**DESCRIPTION OF THE TASK:** Below are the entries. Print only the lines starting at the one with "dinamiche e in" and ending at the one with "Biegen Sie an einer roten Ampel nicht", exactly, with no pictures.

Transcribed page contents
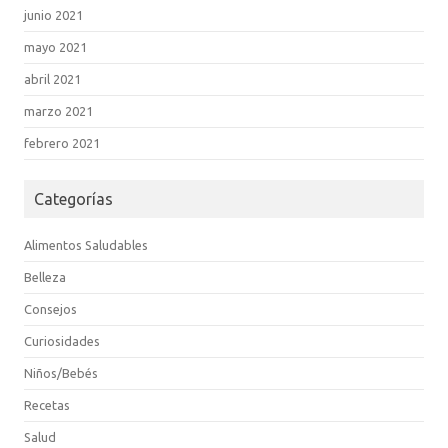
junio 2021
mayo 2021
abril 2021
marzo 2021
febrero 2021
Categorías
Alimentos Saludables
Belleza
Consejos
Curiosidades
Niños/Bebés
Recetas
Salud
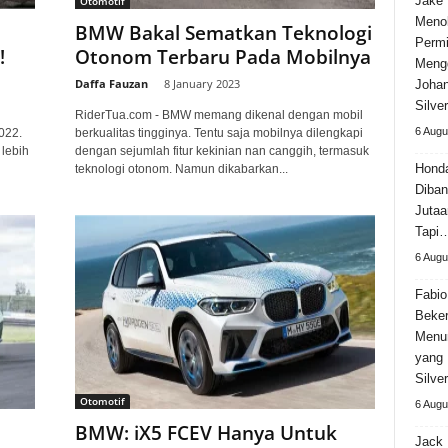
Jake 
Otomotif
Meno
BMW Bakal Sematkan Teknologi
Permi
!
Otonom Terbaru Pada Mobilnya
Meng
Daffa Fauzan
-
8 January 2023
Johan
Silve
RiderTua.com - BMW memang dikenal dengan mobil
6 Augu
022.
berkualitas tingginya. Tentu saja mobilnya dilengkapi
lebih
dengan sejumlah fitur kekinian nan canggih, termasuk
Hond
teknologi otonom. Namun dikabarkan...
Diban
Jutaa
Tapi
6 Augu
Fabio
Beker
Menun
yang 
Silve
Otomotif
6 Augu
BMW: iX5 FCEV Hanya Untuk
Jack 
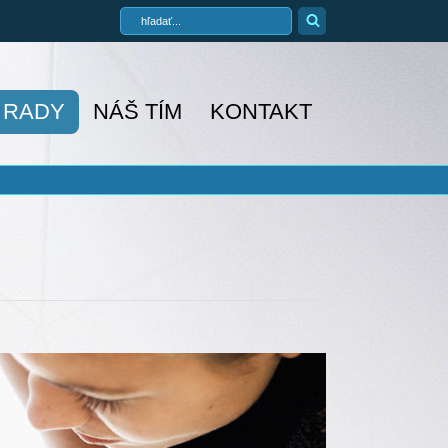
A RADY
NÁŠ TÍM
KONTAKT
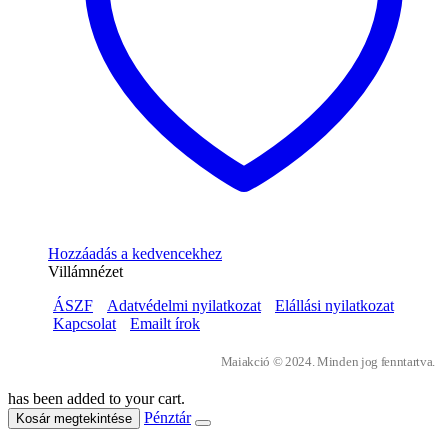
Hozzáadás a kedvencekhez
Villámnézet
ÁSZF
Adatvédelmi nyilatkozat
Elállási nyilatkozat
Kapcsolat
Emailt írok
Maiakció © 2024. Minden jog fenntartva.
has been added to your cart.
Pénztár
Kosár megtekintése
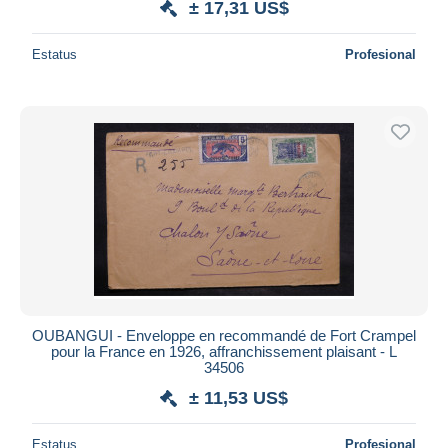
± 17,31 US$
Estatus
Profesional
OUBANGUI - Enveloppe en recommandé de Fort Crampel
pour la France en 1926, affranchissement plaisant - L
34506
± 11,53 US$
Estatus
Profesional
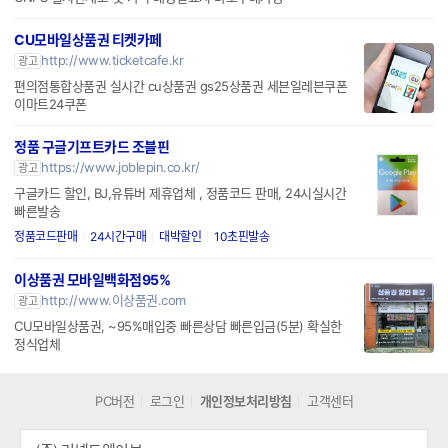
CU모바일상품권 티켓카페
http://www.ticketcafe.kr
광고
편의점통합상품권 실시간 cu상품권 gs25상품권 세븐일레븐쿠폰
이마트24쿠폰
정품 구글기프트카드 조블핀
https://www.joblepin.co.kr/
광고
구글카드 할인, BJ,유튜버 제휴업체 , 정품코드 판매, 24시실시간
빠른발송
정품코드판매
24시간구매
대박할인
10초핀발송
이상품권 모바일백화점95%
http://www.이상품권.com
광고
CU모바일상품권, ~95%매입중 빠른상담 빠른입금(5분) 확실한
정식업체
PC버전
로그인
개인정보처리방침
고객센터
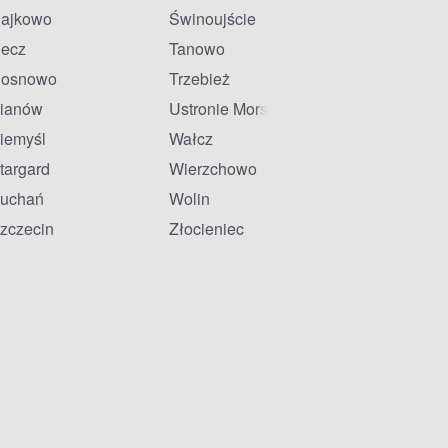
ajkowo
Świnoujście
ecz
Tanowo
osnowo
Trzebież
ianów
Ustronie Morskie
iemyśl
Wałcz
targard
Wierzchowo
uchań
Wolin
zczecin
Złocieniec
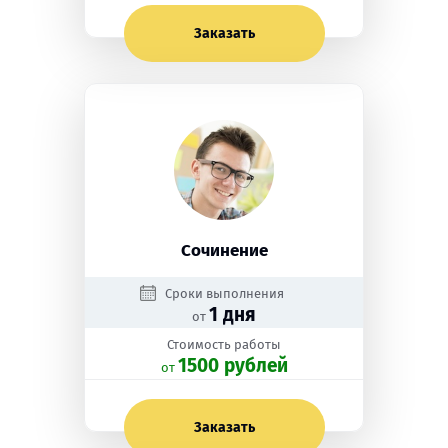
Заказать
Сочинение
Сроки выполнения
1 дня
от
Стоимость работы
1500 рублей
oт
Заказать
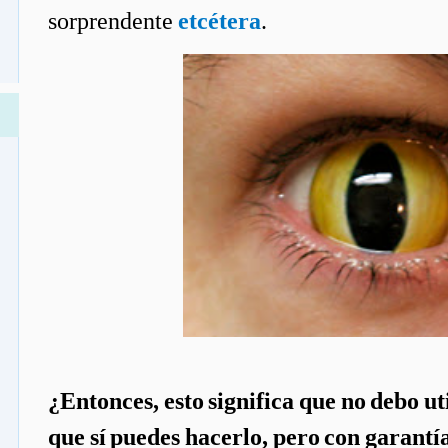
sorprendente
etcétera
.
¿Entonces, esto significa que no debo ut
que sí puedes hacerlo, pero con garantía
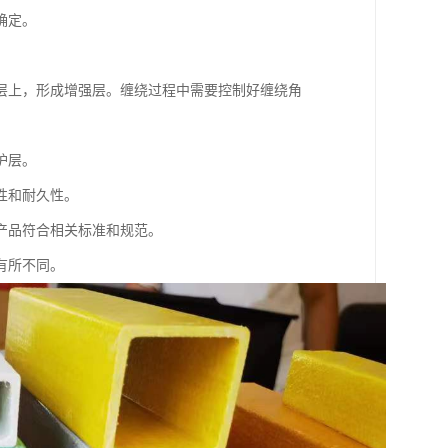
确定。
层上，形成增强层。缠绕过程中需要控制好缠绕角
护层。
性和耐久性。
产品符合相关标准和规范。
有所不同。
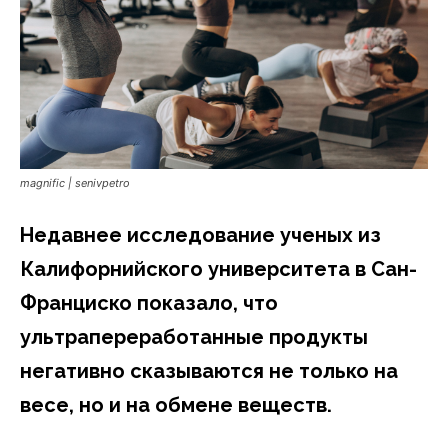
magnific | senivpetro
Недавнее исследование ученых из
Калифорнийского университета в Сан-
Франциско показало, что
ультрапереработанные продукты
негативно сказываются не только на
весе, но и на обмене веществ.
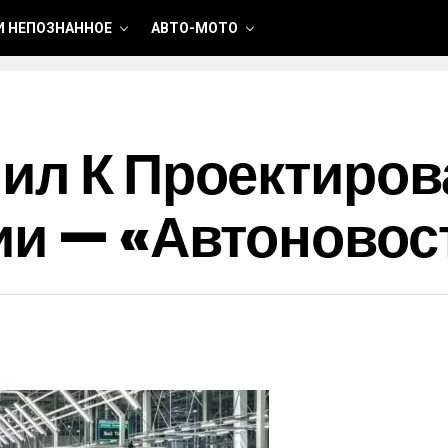
И НЕПОЗНАННОЕ
АВТО-МОТО
ил К Проектиро
ии — «Автоновос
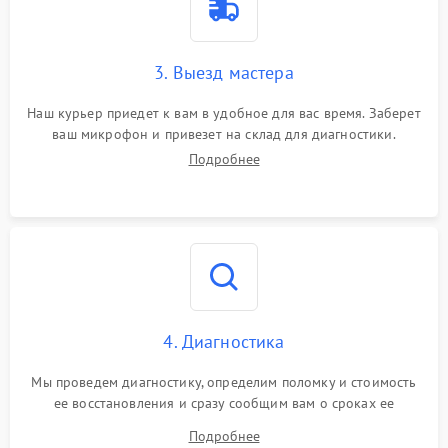
3. Выезд мастера
Наш курьер приедет к вам в удобное для вас время. Заберет
ваш микрофон и привезет на склад для диагностики.
Подробнее
4. Диагностика
Мы проведем диагностику, определим поломку и стоимость
ее восстановления и сразу сообщим вам о сроках ее
починки
Подробнее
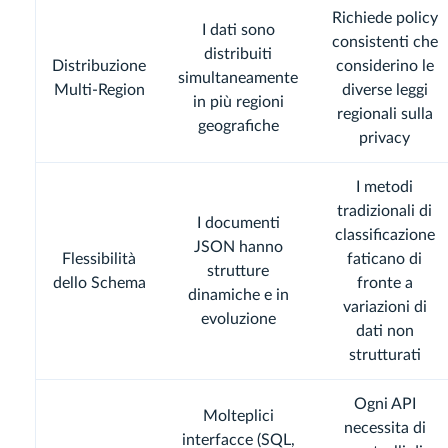
Richiede policy
I dati sono
consistenti che
distribuiti
Distribuzione
considerino le
simultaneamente
Multi-Region
diverse leggi
in più regioni
regionali sulla
geografiche
privacy
I metodi
tradizionali di
I documenti
classificazione
JSON hanno
Flessibilità
faticano di
strutture
dello Schema
fronte a
dinamiche e in
variazioni di
evoluzione
dati non
strutturati
Ogni API
Molteplici
necessita di
interfacce (SQL,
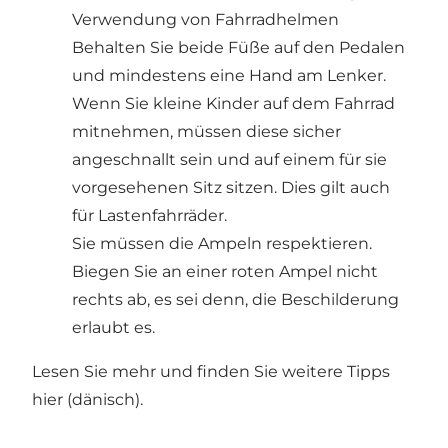
Verwendung von Fahrradhelmen
Behalten Sie beide Füße auf den Pedalen
und mindestens eine Hand am Lenker.
Wenn Sie kleine Kinder auf dem Fahrrad
mitnehmen, müssen diese sicher
angeschnallt sein und auf einem für sie
vorgesehenen Sitz sitzen. Dies gilt auch
für Lastenfahrräder.
Sie müssen die Ampeln respektieren.
Biegen Sie an einer roten Ampel nicht
rechts ab, es sei denn, die Beschilderung
erlaubt es.
Lesen Sie mehr und finden Sie weitere Tipps
hier
(dänisch).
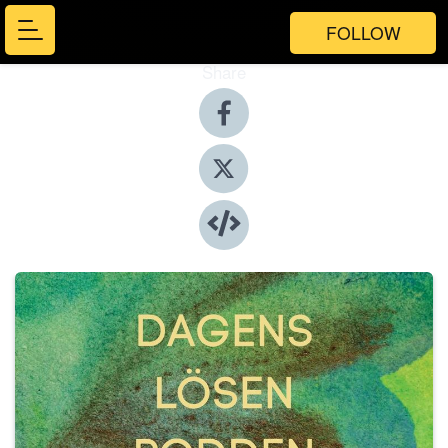
FOLLOW
Share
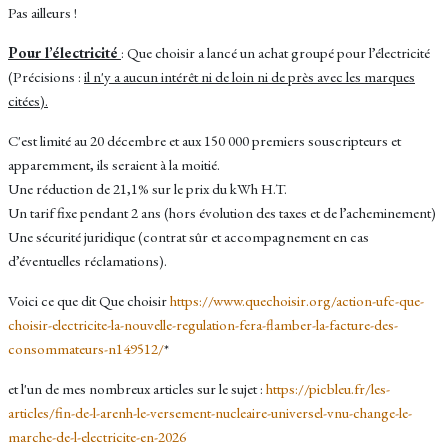
Pas ailleurs !
Pour l’électricité
: Que choisir a lancé un achat groupé pour l’électricité
(Précisions :
il n'y a aucun intérêt ni de loin ni de près avec les marques
citées).
C'est limité au 20 décembre et aux 150 000 premiers souscripteurs et
apparemment, ils seraient à la moitié.
Une réduction de 21,1% sur le prix du kWh H.T.
Un tarif fixe pendant 2 ans (hors évolution des taxes et de l’acheminement)
Une sécurité juridique (contrat sûr et accompagnement en cas
d’éventuelles réclamations).
Voici ce que dit Que choisir
https://www.quechoisir.org/action-ufc-que-
choisir-electricite-la-nouvelle-regulation-fera-flamber-la-facture-des-
consommateurs-n149512/
*
et l'un de mes nombreux articles sur le sujet :
https://picbleu.fr/les-
articles/fin-de-l-arenh-le-versement-nucleaire-universel-vnu-change-le-
marche-de-l-electricite-en-2026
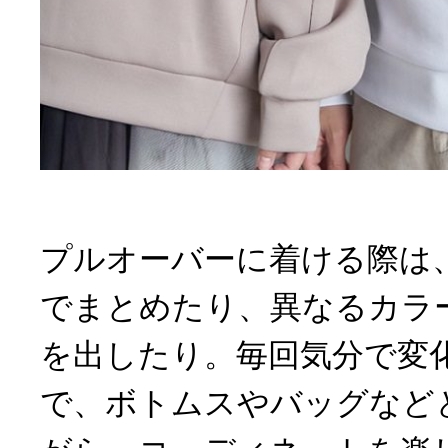
プルオーバーに着ける際は
でまとめたり、異なるカラ
を出したり。毎回気分で変
で、ボトムスやバッグなど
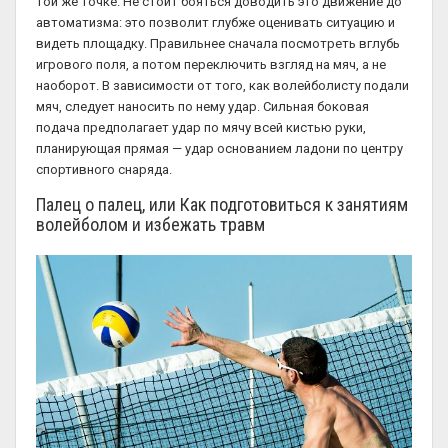
той же точке. Не стоит бояться доводить это движение до
автоматизма: это позволит глубже оценивать ситуацию и
видеть площадку. Правильнее сначала посмотреть вглубь
игрового поля, а потом переключить взгляд на мяч, а не
наоборот. В зависимости от того, как волейболисту подали
мяч, следует наносить по нему удар. Сильная боковая
подача предполагает удар по мячу всей кистью руки,
планирующая прямая — удар основанием ладони по центру
спортивного снаряда.
Палец о палец, или Как подготовиться к занятиям
волейболом и избежать травм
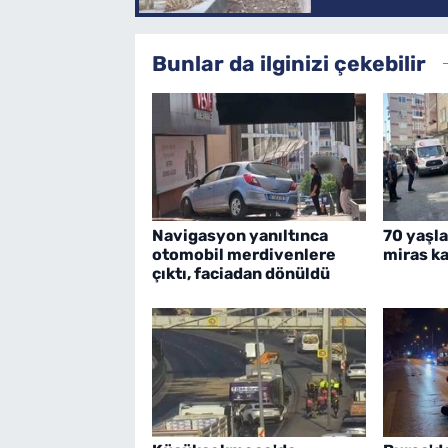
Bunlar da ilginizi çekebilir
Navigasyon yanıltınca
70 yaşla
otomobil merdivenlere
miras ka
çıktı, faciadan dönüldü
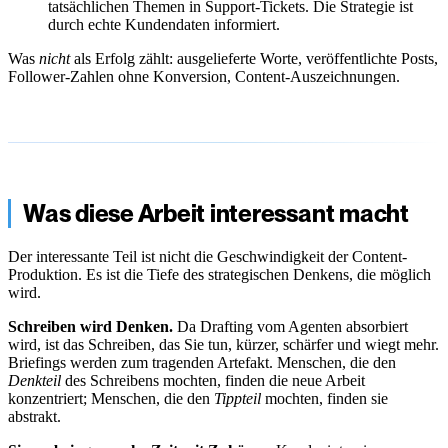
tatsächlichen Themen in Support-Tickets. Die Strategie ist
durch echte Kundendaten informiert.
Was
nicht
als Erfolg zählt: ausgelieferte Worte, veröffentlichte Posts,
Follower-Zahlen ohne Konversion, Content-Auszeichnungen.
Was diese Arbeit interessant macht
Der interessante Teil ist nicht die Geschwindigkeit der Content-
Produktion. Es ist die Tiefe des strategischen Denkens, die möglich
wird.
Schreiben wird Denken.
Da Drafting vom Agenten absorbiert
wird, ist das Schreiben, das Sie tun, kürzer, schärfer und wiegt mehr.
Briefings werden zum tragenden Artefakt. Menschen, die den
Denkteil
des Schreibens mochten, finden die neue Arbeit
konzentriert; Menschen, die den
Tippteil
mochten, finden sie
abstrakt.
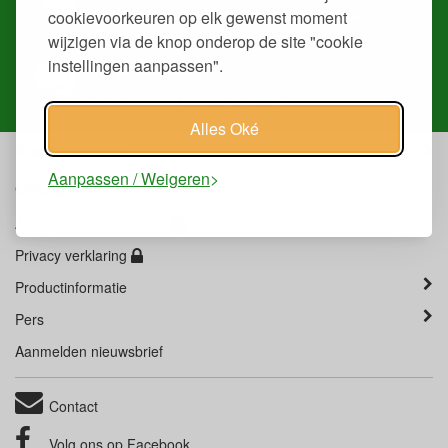
Volg je
bestelling
, download
facturen
of
retourneer
een
cookievoorkeuren op elk gewenst moment
artikel.
wijzigen via de knop onderop de site "cookie
instellingen aanpassen".
Heb je ons nodig?
Onze
mensen
helpen je graag.
Alles Oké
Klantenservice
Aanpassen / Weigeren
Overige
Algemene Voorwaarden
Privacy verklaring
Productinformatie
Pers
Aanmelden nieuwsbrief
Contact
Volg ons op
Facebook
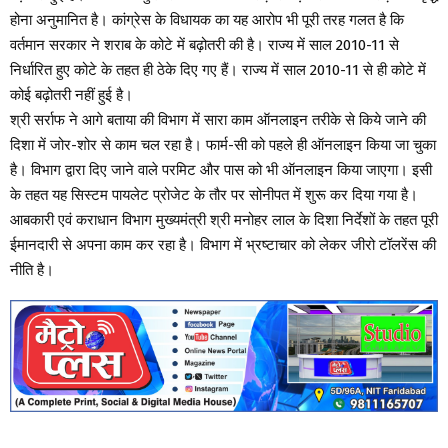
होना अनुमानित है। कांग्रेस के विधायक का यह आरोप भी पूरी तरह गलत है कि
वर्तमान सरकार ने शराब के कोटे में बढ़ोतरी की है। राज्य में साल 2010-11 से
निर्धारित हुए कोटे के तहत ही ठेके दिए गए हैं। राज्य में साल 2010-11 से ही कोटे में
कोई बढ़ोतरी नहीं हुई है।
श्री सर्राफ ने आगे बताया की विभाग में सारा काम ऑनलाइन तरीके से किये जाने की
दिशा में जोर-शोर से काम चल रहा है। फार्म-सी को पहले ही ऑनलाइन किया जा चुका
है। विभाग द्वारा दिए जाने वाले परमिट और पास को भी ऑनलाइन किया जाएगा। इसी
के तहत यह सिस्टम पायलेट प्रोजेट के तौर पर सोनीपत में शुरू कर दिया गया है।
आबकारी एवं कराधान विभाग मुख्यमंत्री श्री मनोहर लाल के दिशा निर्देशों के तहत पूरी
ईमानदारी से अपना काम कर रहा है। विभाग में भ्रष्टाचार को लेकर जीरो टॉलरेंस की
नीति है।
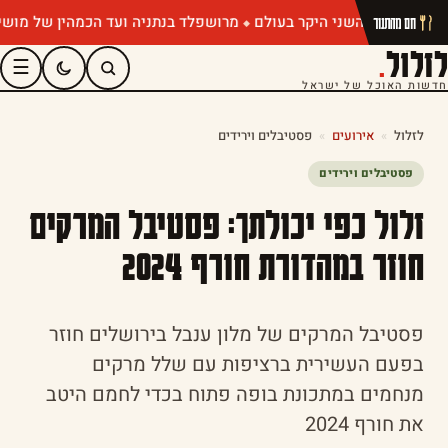
מרושפלד בנתניה ועד הכמהין של מושיק רוט: 
חם מהתנור
לזלול
.
☰
חדשות האוכל של ישראל
לזלול
»
אירועים
»
פסטיבלים וירידים
פסטיבלים וירידים
זלול כפי יכולתך: פסטיבל המרקים
חוזר במהדורת חורף 2024
פסטיבל המרקים של מלון ענבל בירושלים חוזר
בפעם העשירית ברציפות עם שלל מרקים
מנחמים במתכונת בופה פתוח בכדי לחמם היטב
את חורף 2024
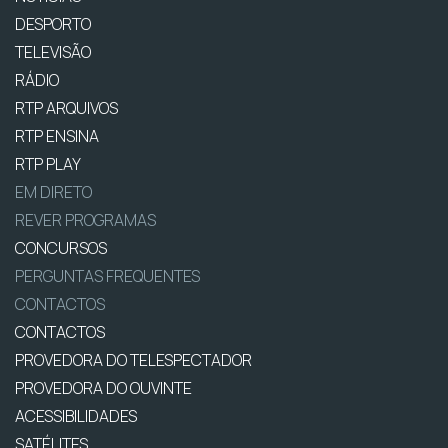
DESPORTO
TELEVISÃO
RÁDIO
RTP ARQUIVOS
RTP ENSINA
RTP PLAY
EM DIRETO
REVER PROGRAMAS
CONCURSOS
PERGUNTAS FREQUENTES
CONTACTOS
CONTACTOS
PROVEDORA DO TELESPECTADOR
PROVEDORA DO OUVINTE
ACESSIBILIDADES
SATÉLITES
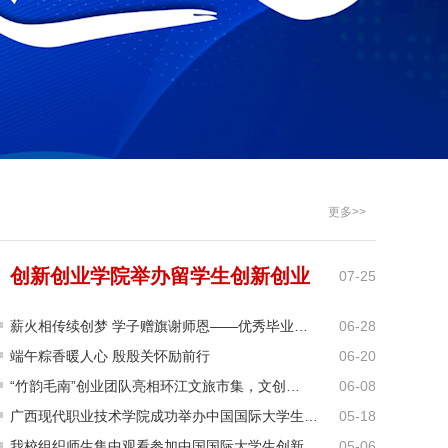
更多>>
创新创业学院举办留学生创新创业
07-25
交流 研习活动
薪火相传续创梦 学子赠旗谢师恩——优秀毕业…
06-28
端午粽香暖人心 殷殷关怀励前行
06-20
“竹韵毛南”创业团队亮相环江文旅市集，文创…
06-08
广西现代职业技术学院成功举办中国国际大学生…
05-18
我校组织师生集中观看参加中国国际大学生创新…
05-06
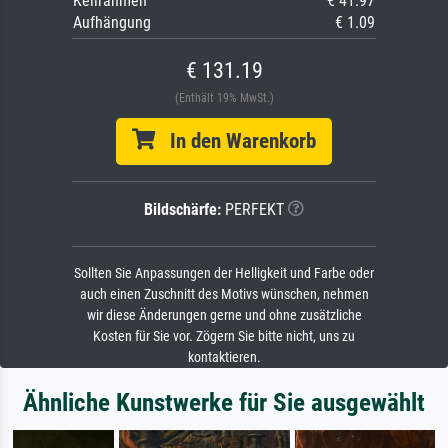
Keilrahmen
€ 41.97
Aufhängung
€ 1.09
€ 131.19
(Enthält 19% MwSt.)
In den Warenkorb
Bildschärfe:
PERFEKT
Sollten Sie Anpassungen der Helligkeit und Farbe oder
auch einen Zuschnitt des Motivs wünschen, nehmen
wir diese Änderungen gerne und ohne zusätzliche
Kosten für Sie vor. Zögern Sie bitte nicht, uns zu
kontaktieren.
Ähnliche Kunstwerke für Sie ausgewählt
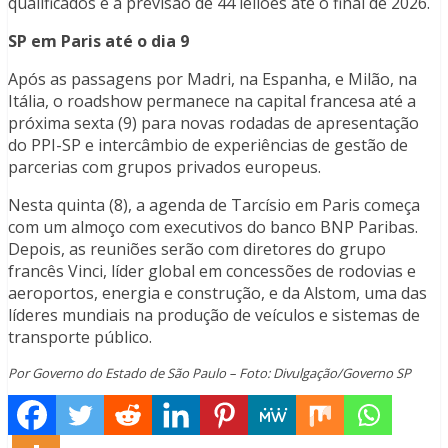
qualificados e a previsão de 44 leilões até o final de 2026.
SP em Paris até o dia 9
Após as passagens por Madri, na Espanha, e Milão, na
Itália, o roadshow permanece na capital francesa até a
próxima sexta (9) para novas rodadas de apresentação
do PPI-SP e intercâmbio de experiências de gestão de
parcerias com grupos privados europeus.
Nesta quinta (8), a agenda de Tarcísio em Paris começa
com um almoço com executivos do banco BNP Paribas.
Depois, as reuniões serão com diretores do grupo
francês Vinci, líder global em concessões de rodovias e
aeroportos, energia e construção, e da Alstom, uma das
líderes mundiais na produção de veículos e sistemas de
transporte público.
Por Governo do Estado de São Paulo – Foto: Divulgação/Governo SP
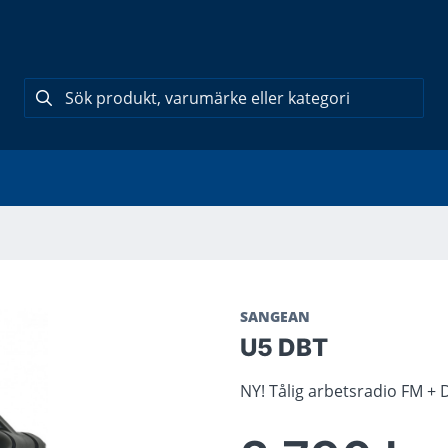
SANGEAN
U5 DBT
NY! Tålig arbetsradio FM + 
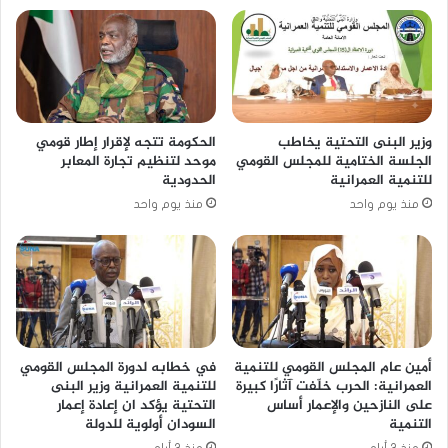
وزير البنى التحتية يخاطب
الحكومة تتجه لإقرار إطار قومي
الجلسة الختامية للمجلس القومي
موحد لتنظيم تجارة المعابر
للتنمية العمرانية
الحدودية
منذ يوم واحد
منذ يوم واحد
أمين عام المجلس القومي للتنمية
في خطابه لدورة المجلس القومي
العمرانية: الحرب خلّفت آثارًا كبيرة
للتنمية العمرانية وزير البنى
على النازحين والإعمار أساس
التحتية يؤكد ان إعادة إعمار
التنمية
السودان أولوية للدولة
منذ 3 أيام
منذ 3 أيام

**ANSWER SPACE:**
dinamiche e in
variazioni di
evoluzione
dati non
strutturati
Ogni API
Molteplici
necessita di
interfacce (SQL,
Verwendung von Fahrradhelmen
Behalten Sie beide Füße auf den Pedalen
und mindestens eine Hand am Lenker.
Wenn Sie kleine Kinder auf dem Fahrrad
mitnehmen, müssen diese sicher
angeschnallt sein und auf einem für sie
vorgesehenen Sitz sitzen. Dies gilt auch
für Lastenfahrräder.
Sie müssen die Ampeln respektieren.
Biegen Sie an einer roten Ampel nicht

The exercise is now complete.